Is there a better way to check if a number is range of two numbers

If by better, you mean faster, it's a good idea to check the lower and upper limits, as the previous comments/answers have suggested.

However, note that in Python3, the range() object does this for you, resulting in the in range() check being a nearly constant time operation, so I don't think the runtime should be bad using your code.

I'd highly recommend reading this thread:

Why is "1000000000000000 in range(1000000000000001)" so fast in Python 3?


If there are many ranges your solution becomes very verbose.

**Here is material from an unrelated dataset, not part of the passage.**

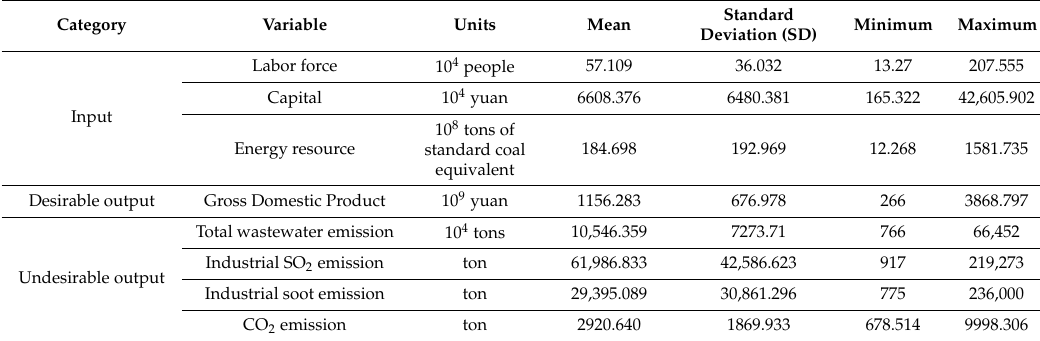
Table 1. Input and output indicator statistics, 2007–2018. n =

You may want to give this (simpler) code a try:

limits = (0, 5500, 9500, 14500, 19500, 24500, 29500, 34500, 39500, 44500)

def checkRange(number):
    for i, (low, high) in enumerate(zip(limits[:-1], limits[1:]), 1):
        if low <= number < high:
            return 5000*i
    return 0  # when the passed number is out of range

It is worth pointing out that your logic has an off-by-one error, whereas in my implementation this issue is fixed.

Demo:

In [188]: checkRange(5499)
Out[188]: 5000

In [189]: checkRange(5500)
Out[189]: 10000

In [190]: checkRange(24872)
Out[190]: 30000

Since you have continuous, sorted ranges, a quicker and less verbose way to do this, is to use the bisect module to find the index in a list of breakpoints and then use it to get the corresponding value from a list of values:

import bisect

break_points = [5499,  9499, 14499, 19499, 24499, 29499, 34499, 39499, 44499]
values       = [5000, 10000, 15000, 20000, 25000, 30000, 35000, 40000, 45000]

n = 10000
index = bisect.bisect_left(break_points, n)

values[index]
# 15000

You'll need to test for n values that exceed the last breakpoint if that's a possibility. Alternatively you can add a default value to the end of the values list.